# Best place to buy a Mess Dress Waistcoat in Halifax



## Arctic Acorn (30 Apr 2010)

I am in the process of collecting all the bits and bobs for a set of mess dress. I was able to pick up a gently-used set of NCM mess dress, and now have just about everything I need, except a waistcoat.

Can anyone suggest a decent place in the Halifax/Dartmouth area to have one done up?

Cheers, 

0tto


----------



## George Wallace (30 Apr 2010)

Did you try either the Tailor Shop at Base Clothing, or CANEX (if they have a Mess Kit display) and asking who does the tailoring for Mess Kit?  I am sure that they could give you a fairly good recommendation.
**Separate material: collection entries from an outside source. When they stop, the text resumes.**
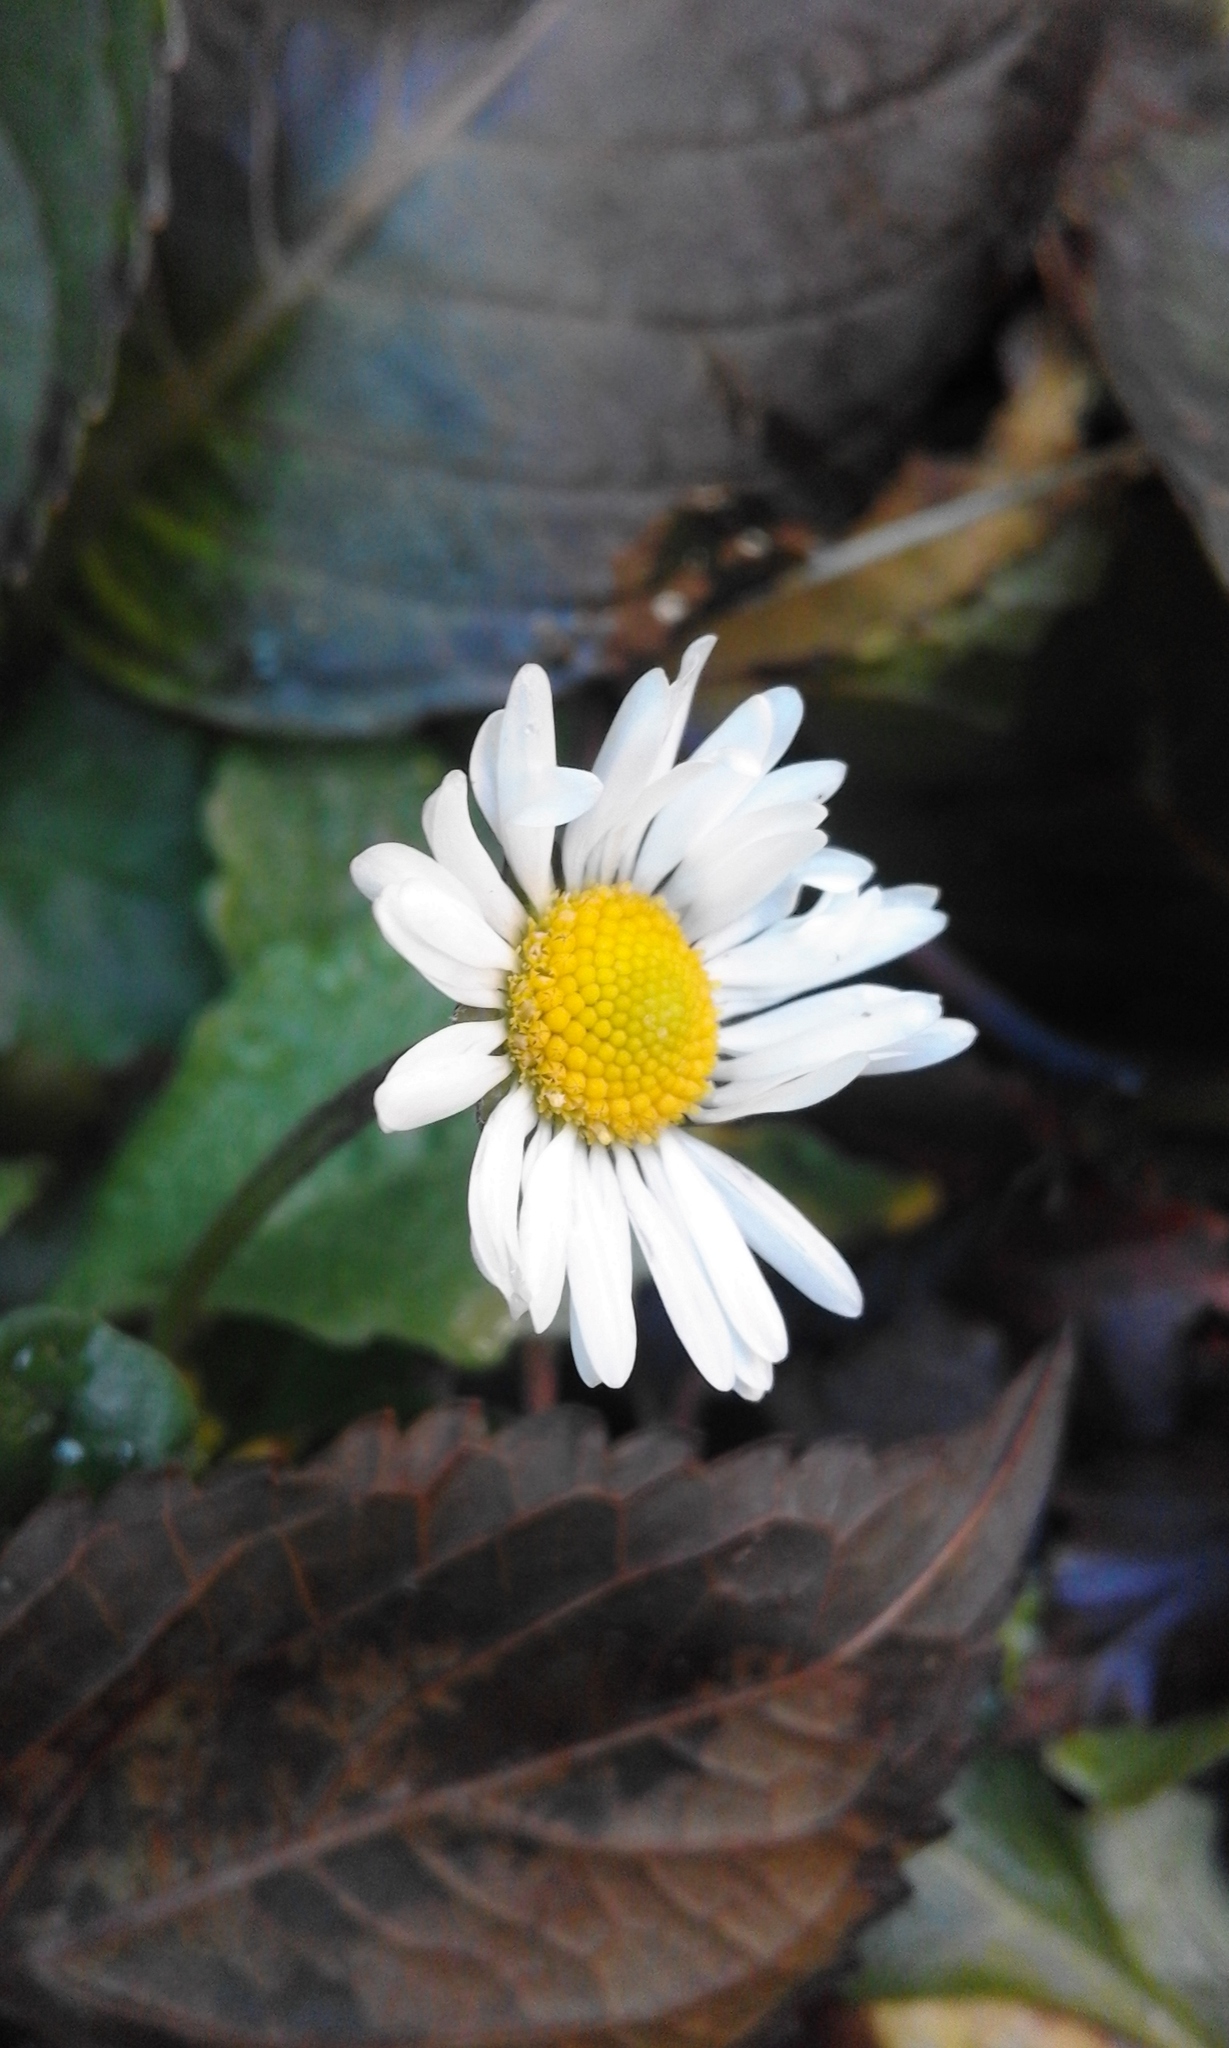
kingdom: Plantae
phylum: Tracheophyta
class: Magnoliopsida
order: Asterales
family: Asteraceae
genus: Bellis
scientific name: Bellis perennis
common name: Lawndaisy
> At Andrei Master Tailors we have the specifications for all elements and branches of the Canadian military. Our national and international suppliers provide us with the proper fabrics and gold braiding to be able to meet those specifications to the last letter. We are associated with Canex retail stores, which offer a 0% financing payment plan. Providing high quality mess dress uniforms to our Canadian military is our business. We have committed to it years ago and will stay the course for years to come.


----------



## Pusser (30 Apr 2010)

Quinpool Tailor on Oxford St (nowhere near Quinpool Rd - closer to Bayers Rd).


----------



## Arctic Acorn (30 Apr 2010)

I've been to Quinpool Tailors, and I got a lead on the person Andrei's uses here in Halifax (who actually is on Quinpool). Both quoted 150 bucks for doeskin. 

Thanks for the advice!


----------



## Pusser (30 Apr 2010)

I'm presuming then that you are not getting a naval mess kit?  Waistcoats for naval mess kits are white marcella, not doeskin.  Some army mess kits may use doeskin.  In the old days (certainly before my time) the RCN had a mess UNDRESS uniform that might have had a dark blue, possibly doeskin, waistcoat (I'm not absolutely sure), but we no longer use mess undress at all.  Thus, the only approved waistcoat for naval mess kit is white marcella.


----------



## Arctic Acorn (2 May 2010)

Thanks Pusser, I should have been more specific. Its Army mess dress, and I'm looking for a midnight green doeskin waistcoat.


----------